Egypt can take only so many more economic crises before it cracks.

One country is bearing the brunt of Iran’s attacks on American allies in the Middle East. Although it has not faced a single Iranian drone or missile, it is being hit economically. Its shaky economy has been weathering crises for years—barely. The disruption of the global economic system by Iran will soon bring massive changes to Egypt.

Darkness Over Egypt

Iran has closed the Strait of Hormuz, the narrow waterway connecting the Persian Gulf to the wider world, through indiscriminate attacks against civilian vessels exporting fossil fuels from the Gulf Arab states. This has caused the world’s oil prices to skyrocket, leading to price increases for fuel and other basic commodities for the average global consumer.

This is affecting the entire world, but it hits Egypt in a particularly vulnerable place. On March 5, Egyptian President Abdel Fattah al-Sisi said the war has brought Egypt to a “state of near-emergency.”

Egypt imports most of its natural gas from two countries: Israel and Qatar.

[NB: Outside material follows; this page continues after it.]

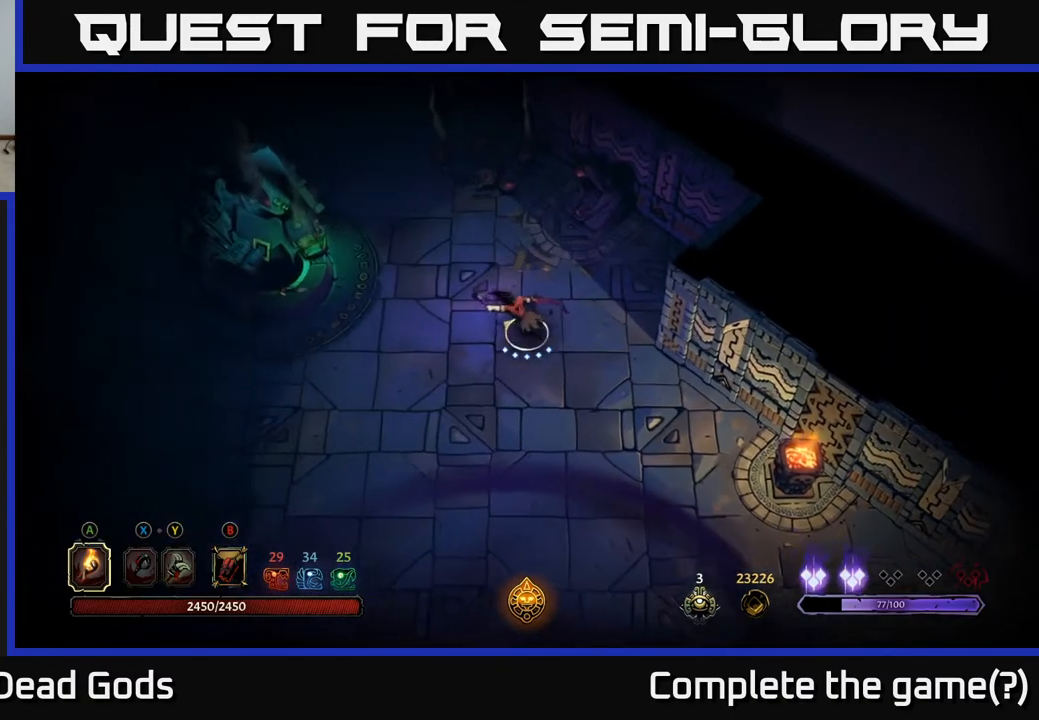
{"buttons": [], "left_stick": "left", "right_stick": "center", "events": [[67, "left_stick", "left"]]}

Iran’s blockade prevents Qatar from exporting anything. Soon after the war started, Israel suspended the vast majority of its gas exports to Egypt. Gas flow has only returned to prewar levels recently, according to an April 6 Bloomberg article. Egyptian Prime Minister Mostafa Madbouly claimed Egypt’s monthly expenses for importing energy doubled between January and March, to $2.5 billion as of last month.

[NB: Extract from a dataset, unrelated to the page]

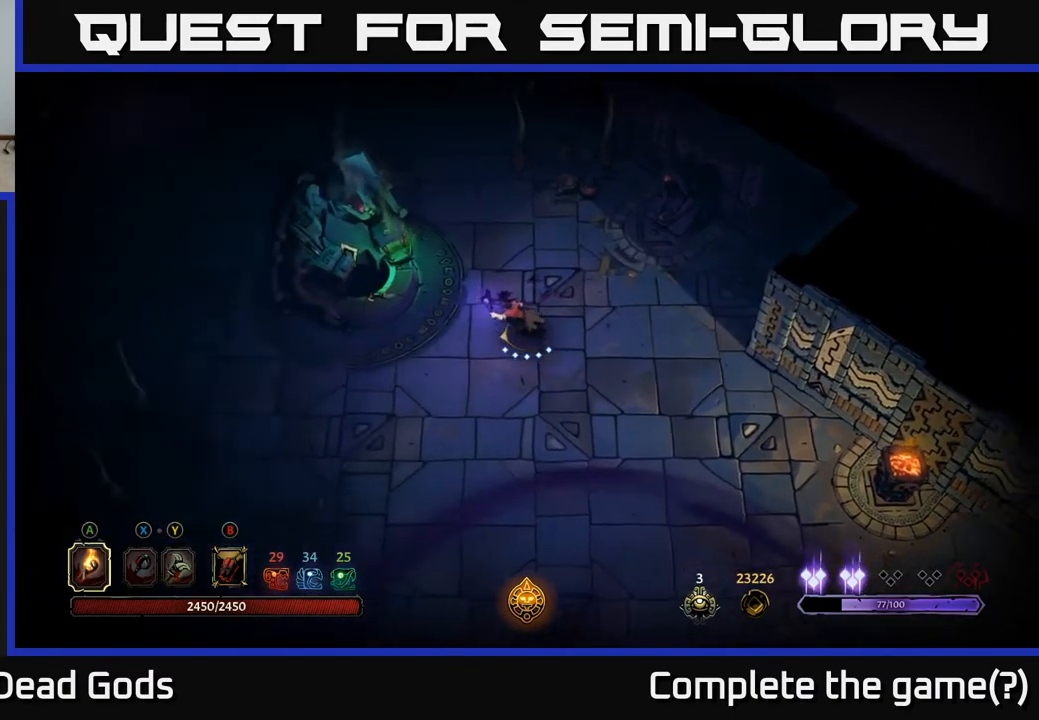
{"buttons": ["R1"], "left_stick": "left", "right_stick": "center", "events": [[500, "R1", "down"]]}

The energy shock led the Egyptian government last week to enforce a monthlong curfew, forcing businesses to close at 9 p.m. on weekdays and 10 p.m. on weekends. Most economic sectors will require employees to work one day from home. One commentator with the National Post likened the night scene of the formerly bustling Cairo to Egypt’s plague of darkness in the book of Exodus.

Egypt hosted its annual energy conference on March 31. Sisi turned to the news cameras and made a plea to United States President Donald Trump: “I appeal to you, in the name of humanity and all peace lovers, to stop this war.” He claimed President Trump was the only man who could.

The Other Plagues

Over 90 percent of Egyptian territory is desert and mostly uninhabitable. Most of the nation’s 110 to 120 million people live along the Nile River. An estimated third live below the poverty line, with another third economically vulnerable.

Egypt has very few economic lifelines and more people than those lifelines can support long-term. That makes it vulnerable to economic shocks, which it has been getting for years now.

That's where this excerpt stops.